What gay couples used to face:

In many state where gay marriage was not recognized, married same-sex couples had a choice of two types of ownership:

– Joint rights of tenancy with survivorship
– Tenancy in common

Joint rights of tenancy with survivorship ensures that when one co-owner passes, the survivor owns all the property, no matter what the underlying relationship.

In tenancy in common arrangements, each individual owns an undivided 50% of the property, and when one person dies, his/her stake in the property goes to his/her heirs, not the other owner.

Now, tenancy by the entirety

Now, after the Supreme Court ruling, married same-sex couples have a choice to hold a property as tenancy by the entirety, which was only available to married couples. Tenancy by the entirety provides greater protection against creditors, among other important ownership benefits.

How capital gains are affected

For same-sex couples who can now get married in a state that didn’t allow those unions before the Supreme Court decision, they get another real estate perk after they say “I do” in their home state. When they sell their primary residence, they can enjoy double the capital gains exemption that an individual does. For example, an individual pays a tax on every dollar of profit over $250,000. But married couples pay taxes on every dollar over $500,000. Since 2013, the IRS has recognized legal same-sex marriages for tax purposes. Now, those unions exist in every state.
How VA loans are affected

Before the ruling, the Department of Veterans Affairs, or VA, which guarantees mortgages for eligible service members, veterans and Defense Department employees, tried to treat all married couples equally, but a federal law still on the books required the VA to defer to state laws.
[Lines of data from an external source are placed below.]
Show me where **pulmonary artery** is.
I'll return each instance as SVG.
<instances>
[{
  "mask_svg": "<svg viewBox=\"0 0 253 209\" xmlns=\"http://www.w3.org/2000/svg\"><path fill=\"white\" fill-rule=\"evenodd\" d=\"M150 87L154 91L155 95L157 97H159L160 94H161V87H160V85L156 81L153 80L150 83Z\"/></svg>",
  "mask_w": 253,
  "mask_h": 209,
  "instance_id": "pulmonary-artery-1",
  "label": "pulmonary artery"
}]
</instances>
That meant a married gay couple didn’t receive equal treatment if they applied for a VA loan in a state that did not recognize their marriage. So, a couple who legally married in California might not have received the full benefit of a VA mortgage in Texas, where same-sex marriages were not recognized.

Similarly, the law didn’t allow the VA to recognize marriages of same-sex couples who were living in a non-equality state, but visited another jurisdiction, say Washington, D.C., and got married there.

Take-their-word-for-it policy

To get around it, the VA adopted a policy of taking the couples’ word for it that they were legally married, so they could apply for a home loan.

Now, the VA no longer has to jump through those rhetorical hoops to give same-sex married couples the same benefits that heterosexual married couples already receive.

It will allow the VA to recognize all marriages of our military and veterans.